The City of Oakland, California, is sometimes compared to a good model car that, for strange reasons, never seems to be able to give uninterrupted service or get up to full speed on the highway. Strategically located and blessed with an interesting, industrious, creative, and diverse population, a wonderful climate, spectacular views, and the perfect blend of city, marsh and woodland hills, Oakland ought to be one of America’s jewels. It is not. Instead, it is often described as a city of missed opportunities and wasted resources. Nothing exemplifies that description more than Oakland’s treatment of the structure originally known as its Civic Auditorium (renamed the Kaiser Convention Center in 1984).
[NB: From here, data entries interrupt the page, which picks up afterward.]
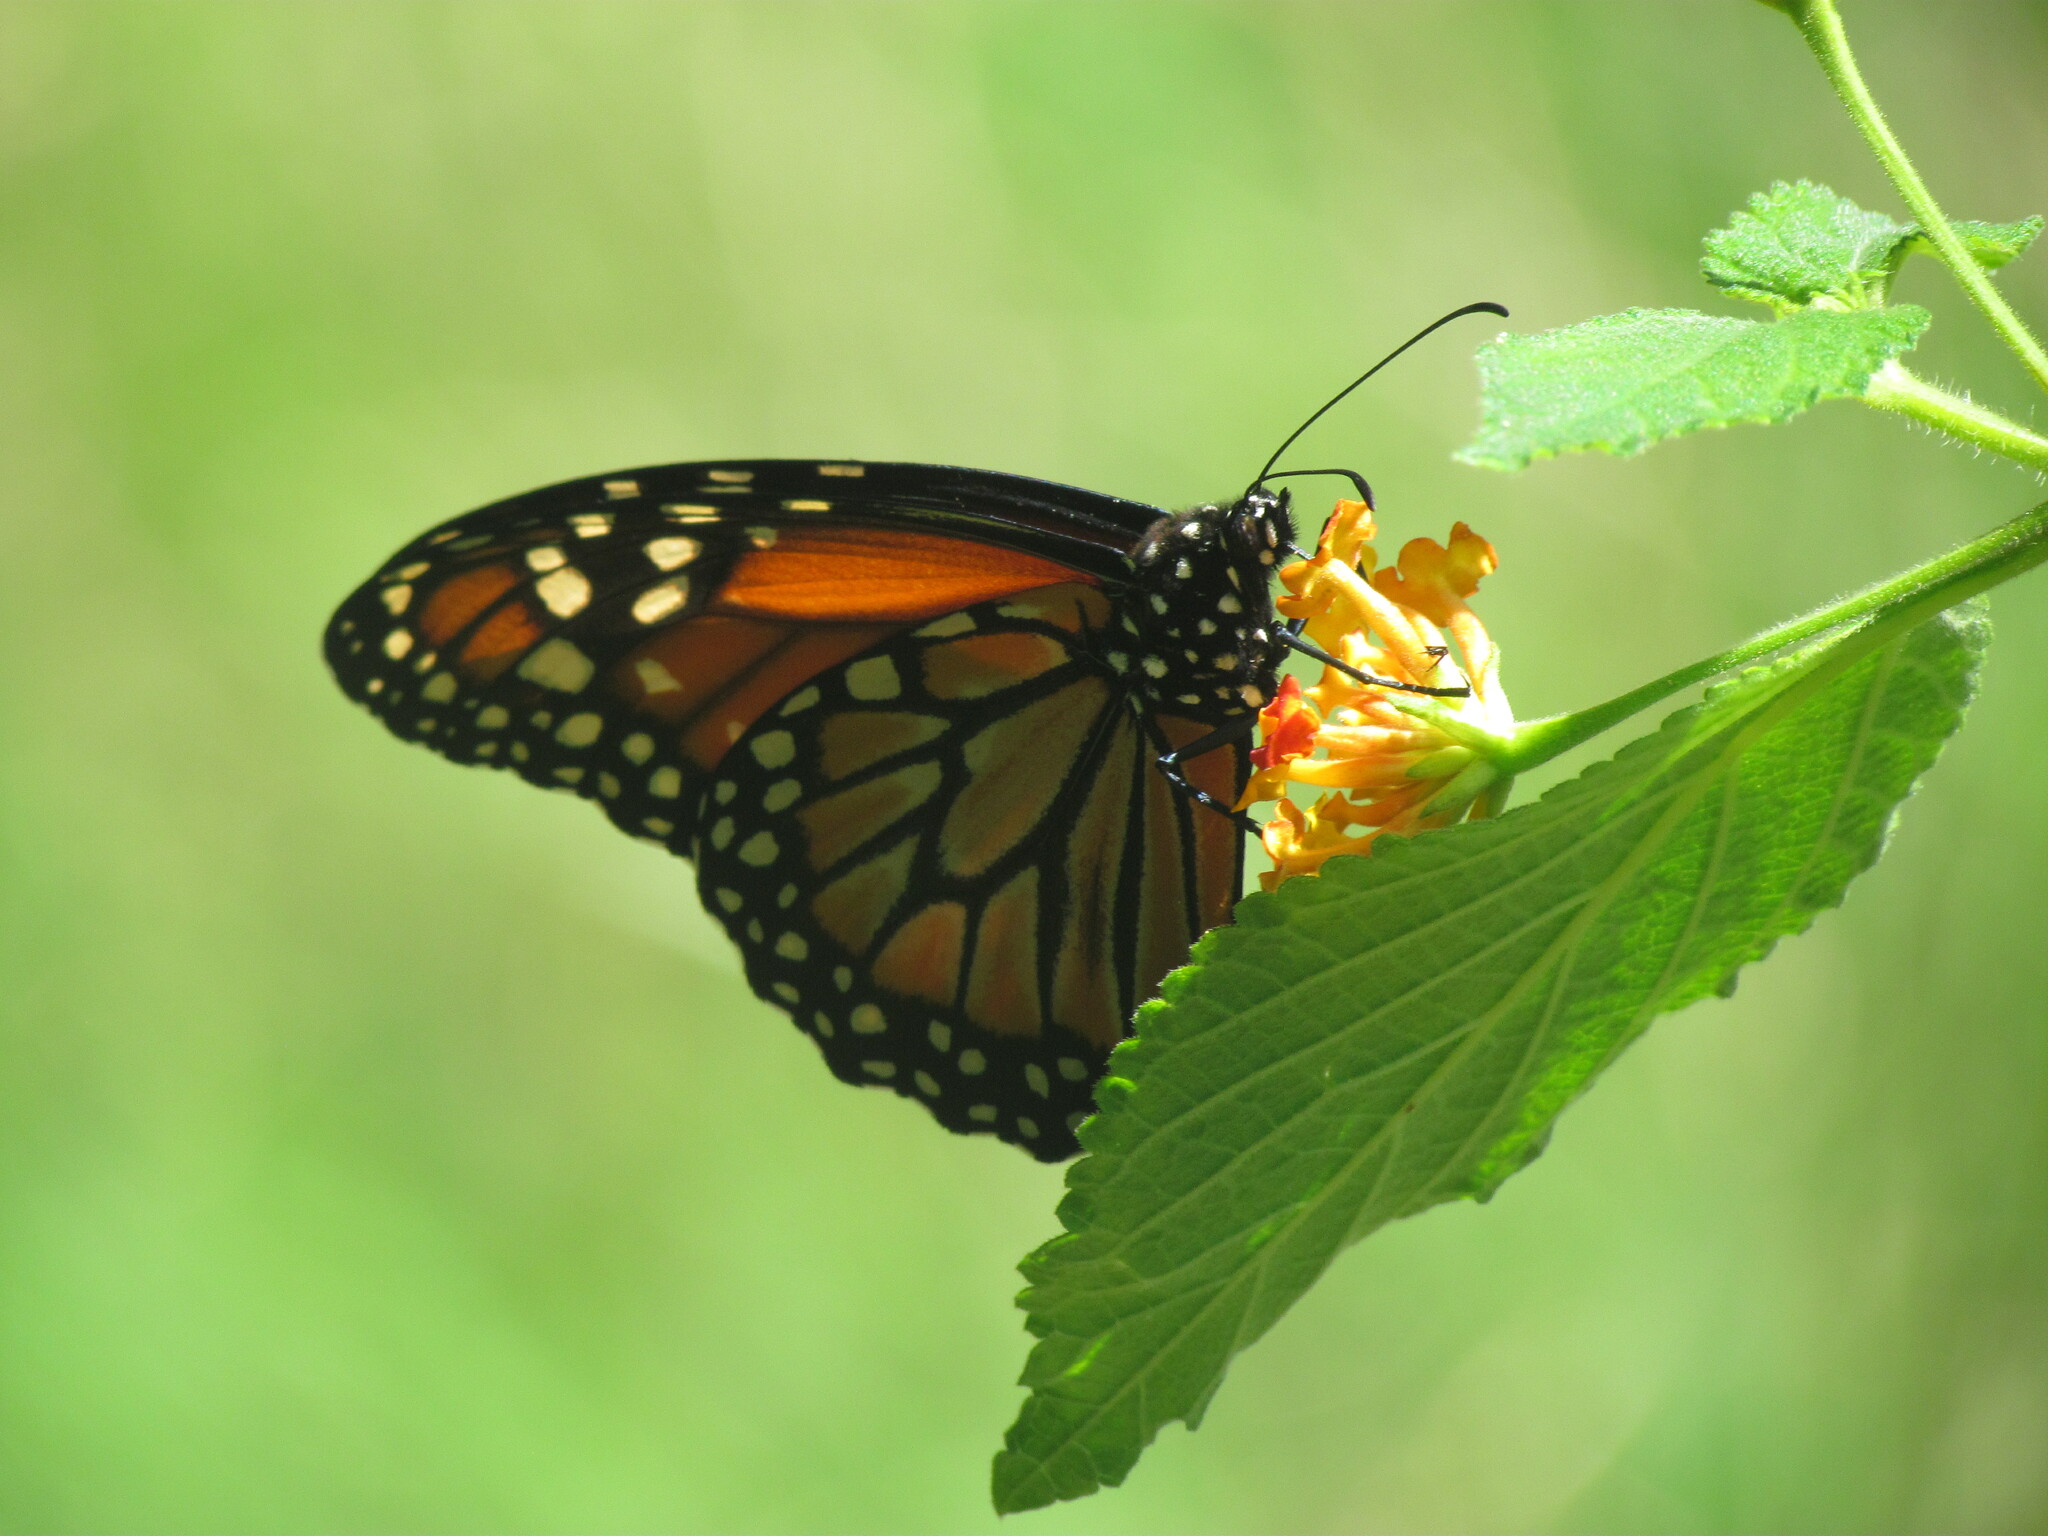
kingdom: Animalia
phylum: Arthropoda
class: Insecta
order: Lepidoptera
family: Nymphalidae
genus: Danaus
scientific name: Danaus erippus
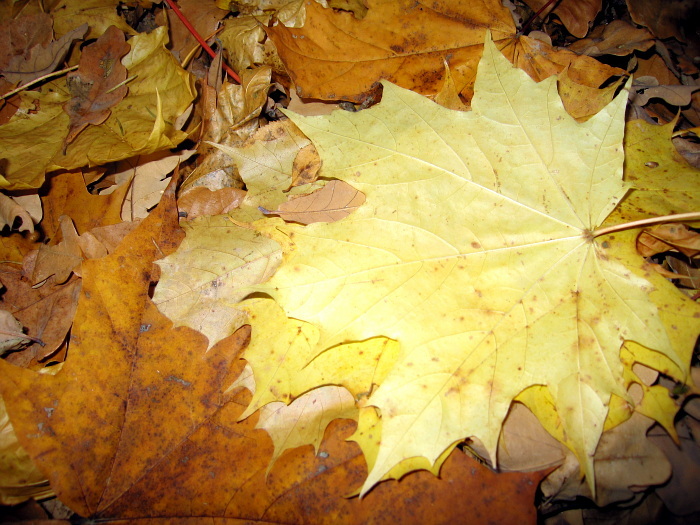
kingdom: Plantae
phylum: Tracheophyta
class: Magnoliopsida
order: Sapindales
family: Sapindaceae
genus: Acer
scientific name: Acer platanoides
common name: Norway maple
After years of bungled management, Oakland closed the 98-year-old cultural treasure in 2005—at the same time it was pouring redevelopment money into rehabilitating and reopening another entertainment venue, the Fox Oakland Theater in the rapidly gentrifying Uptown District. Then the city dithered for years over what to do with the Civic Auditotium before entering into a purchase-leaseback agreement with the Redevelopment Agency (RDA) in 2011, just in time for the statewide dissolution of the RDAs. In January 2012, the Auditorium became the target of the Occupy Oakland movement which staged a failed attempt to occupy the building and convert it into a social services center.